# wheel lock out problem



## JoeZ (Nov 16, 2018)

I have an ancient Craftsman from 2001. The 11 HP 30"- Model536-881112


It came with a wheel lockout on the left wheel. The problem is that although it seems to be locked position - when I'm pushing a lot of snow and the machine is struggling to advance- I notice that the right wheel will start spinning due to the resistance of too much snow- but the left wheel isn't turning at all- which makes me think that the lock out is always not working. I'll notice that the "disc wheel" (as it's described in the parts section of the manual) is turning- but the wheel isn't engaging with it. But, when I'm not moving the machine, it sure looks like the lockout pin is in one of those holes. So, I'm concluding I'm never getting any traction from that wheel. So, somehow, the disc wheel isn't engaging with the wheel.


I'm a mechanical idiot- always have been. I don't get mechanics.


I don't get how the disc wheel, when the lockout pin is in the locked position- make the wheel turn. Just by the pressure against the wheel?



So, here's a idiotic question- are both wheels supposed to have power? Or is it just that when the machine is pushing hard against too much snow - and the other wheel is spinning- the left wheel is supposed to not engage with the disc wheel? Is it supposed to slip?


Also, and maybe most significant, is it OK to removed the entire wheel lockout mechanism?

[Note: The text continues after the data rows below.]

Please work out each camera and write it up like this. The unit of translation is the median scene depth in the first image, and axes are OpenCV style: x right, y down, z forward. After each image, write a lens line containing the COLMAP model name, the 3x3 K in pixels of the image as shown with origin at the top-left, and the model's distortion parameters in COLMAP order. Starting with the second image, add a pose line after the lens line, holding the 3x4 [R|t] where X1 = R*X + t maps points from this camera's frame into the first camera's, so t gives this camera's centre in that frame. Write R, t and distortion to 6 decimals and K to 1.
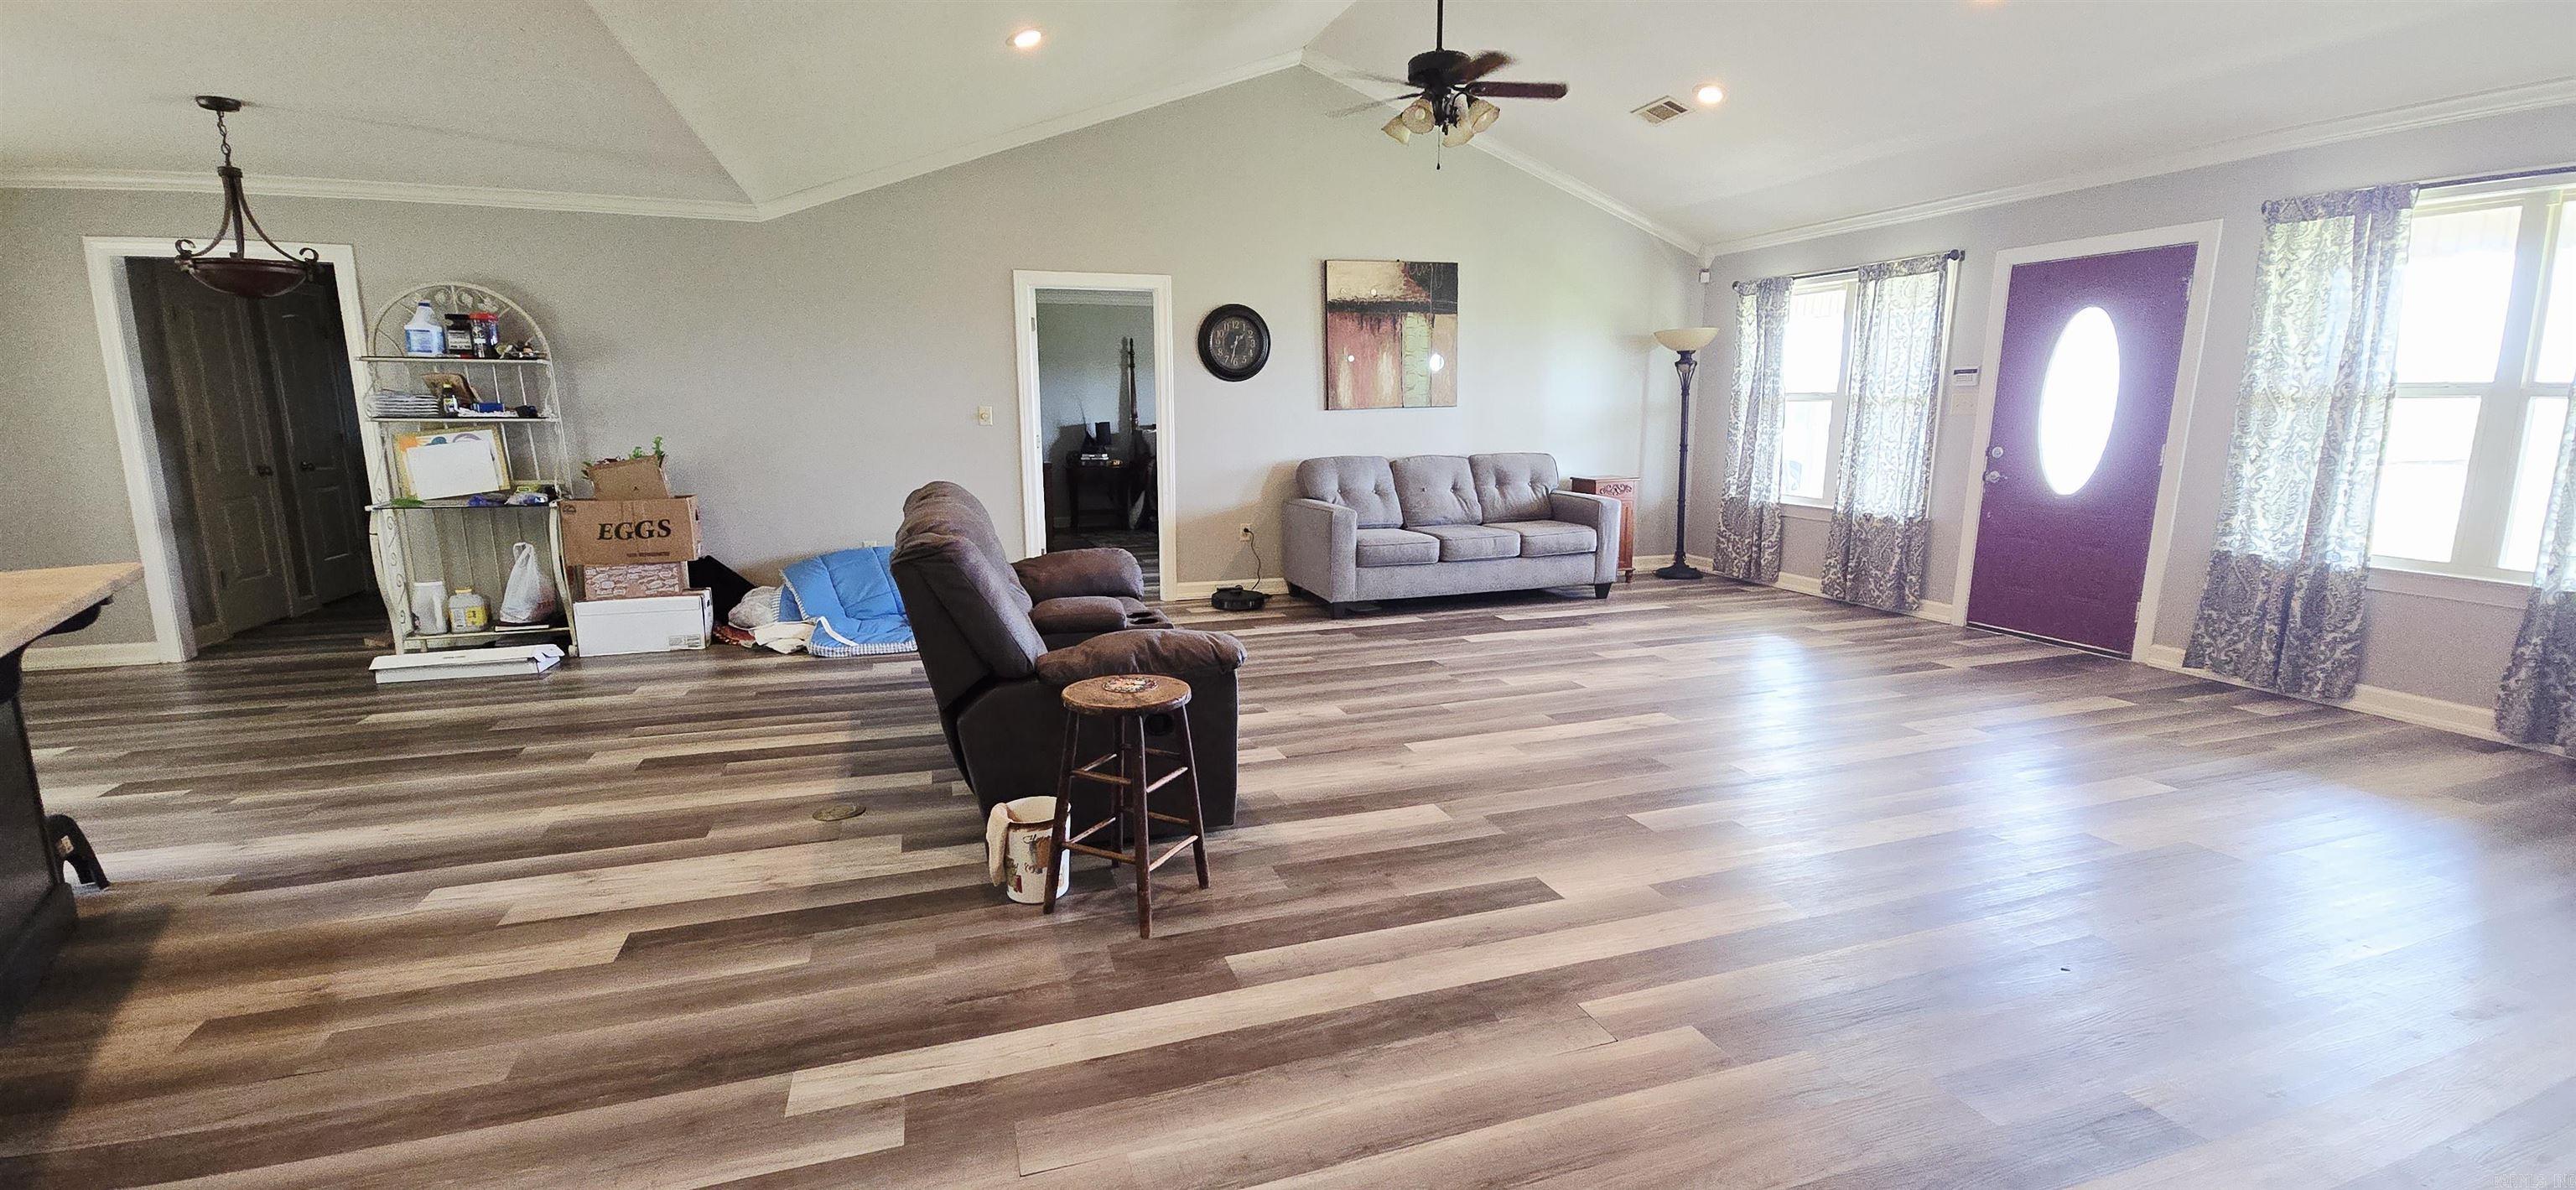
lens RADIAL K [[1055.2, 0, 1288.0], [0, 1055.2, 595.0], [0, 0, 1]] dist [-0.001043, -0.000461]
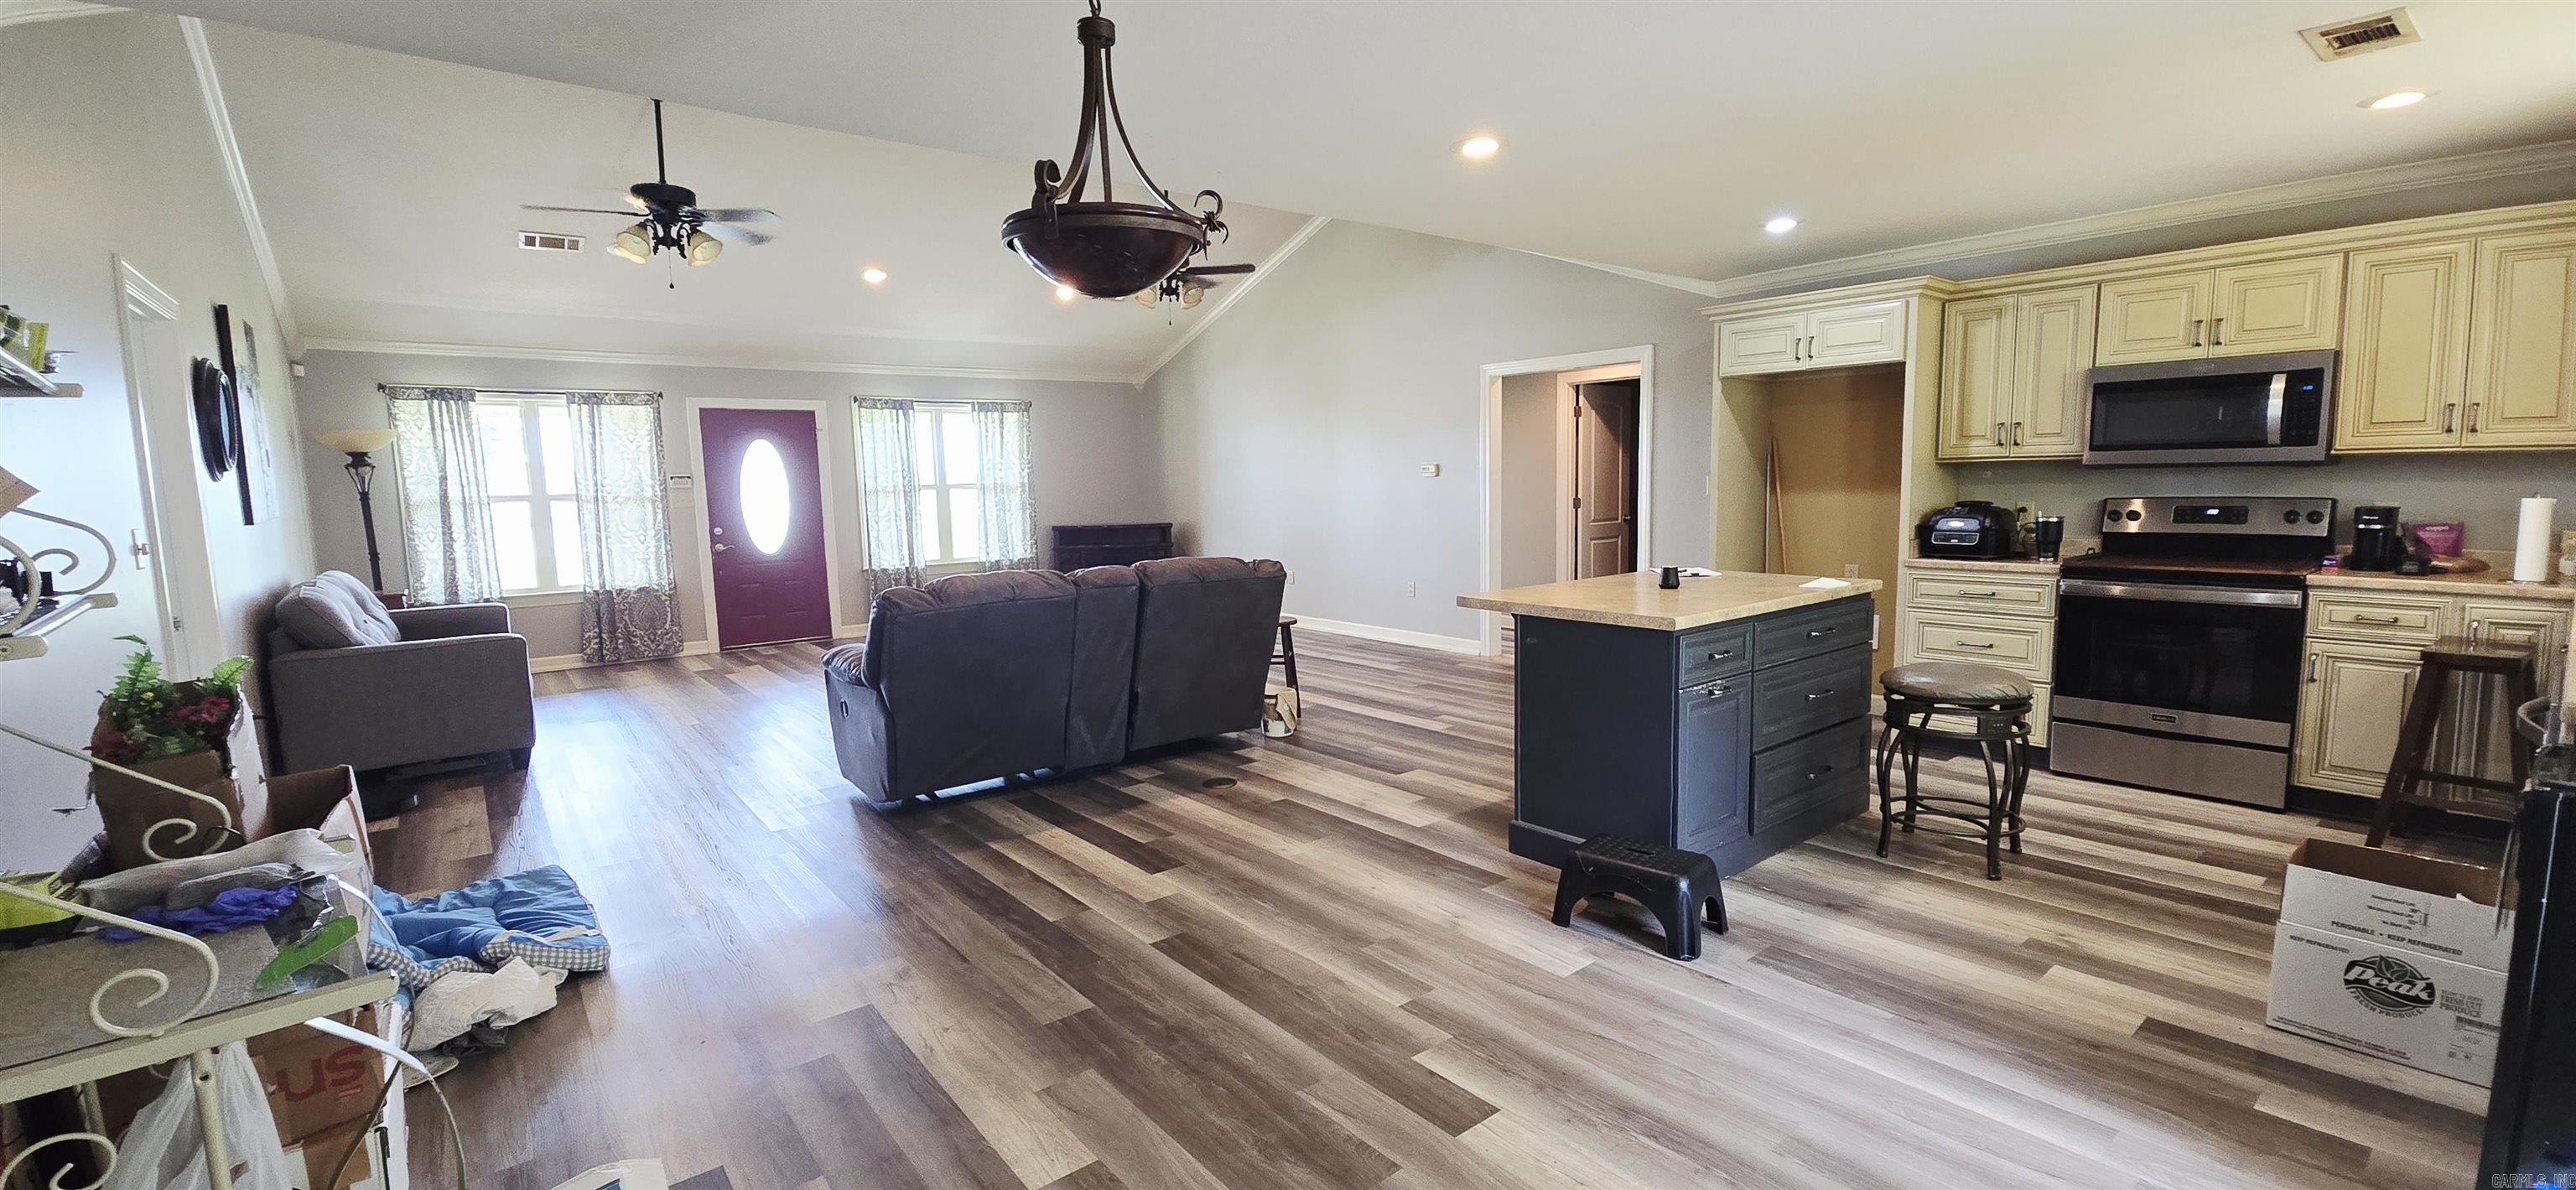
lens RADIAL K [[1055.2, 0, 1288.0], [0, 1055.2, 595.0], [0, 0, 1]] dist [-0.001043, -0.000461]
pose [[-0.346797, -0.094323, 0.933185, -1.502415], [0.191318, 0.966899, 0.168830, -0.218556], [-0.918220, 0.237085, -0.317272, 1.129107]]
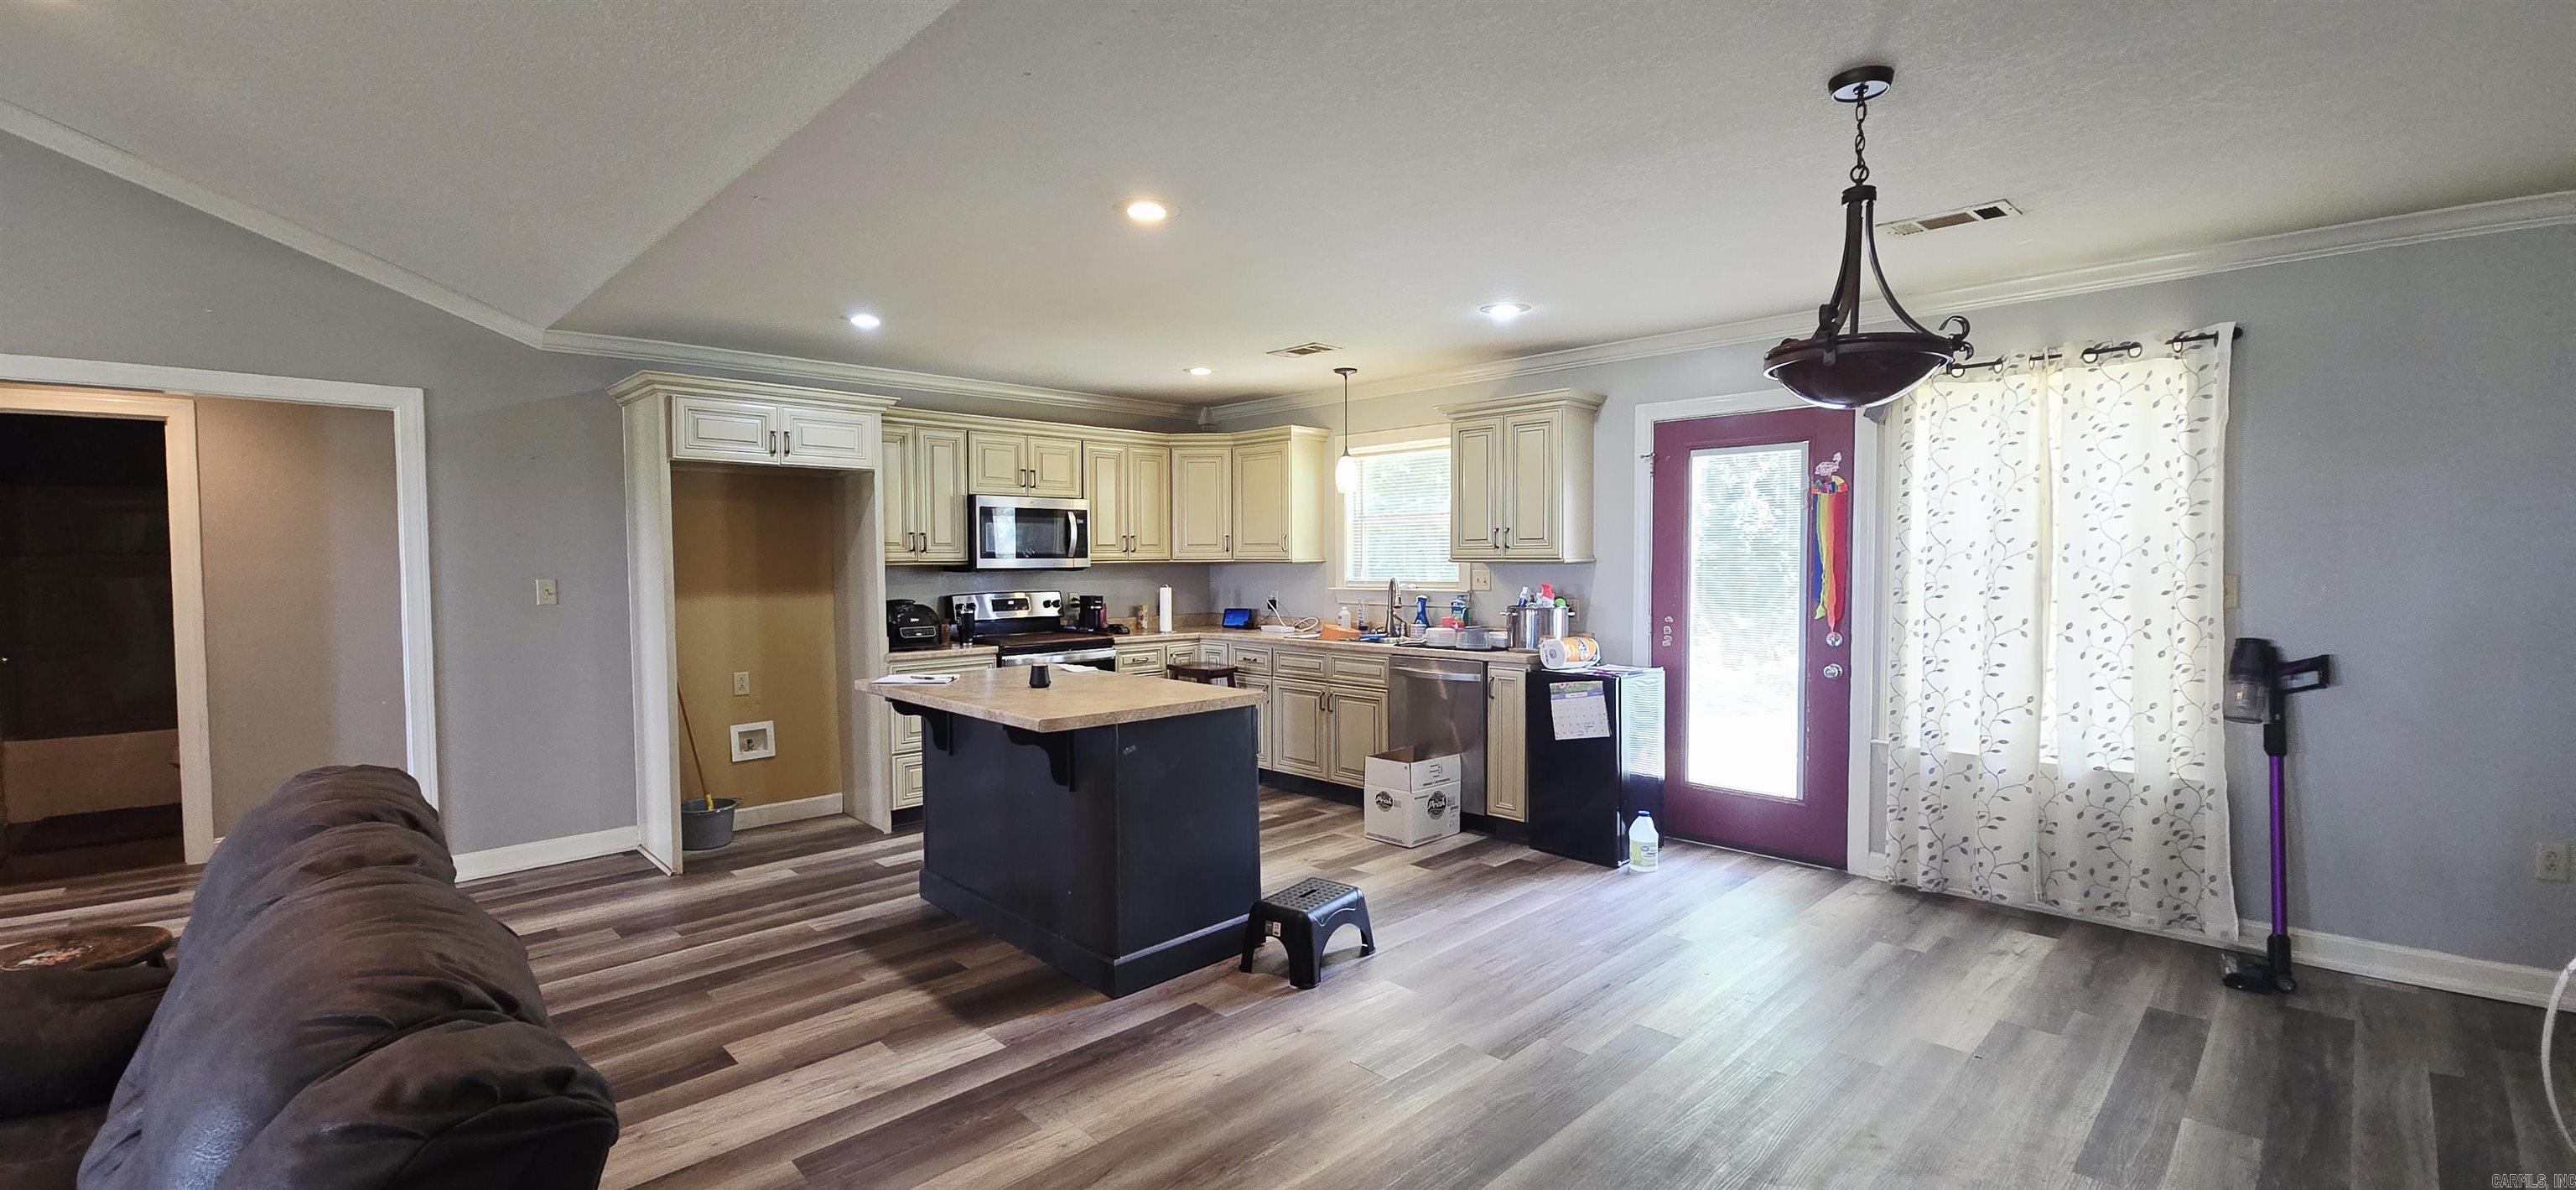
lens RADIAL K [[1042.9, 0, 1288.0], [0, 1042.9, 595.0], [0, 0, 1]] dist [0.000091, -0.000060]
pose [[-0.898648, 0.023983, -0.438014, -0.454025], [-0.070675, 0.977544, 0.198525, -0.281461], [0.432939, 0.209361, -0.876773, 1.417152]]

I would be thrilled if anyone here can enlighten me on this.


thanks,
Joe


----------



## Xilbus (Nov 30, 2018)

Hi Joe, I just joined the forum and I think I had the same issue as you. My left wheel was not locked in order to help turn the machine. But that gave me huge traction issues in snow. My right wheel would spin in butter and my left would just stand there. I fixed the issue by locking the left wheel on the shaft. If you turn your left wheel you will see a drilled hole. Place a pin in there and it will lock your left wheel for more traction


----------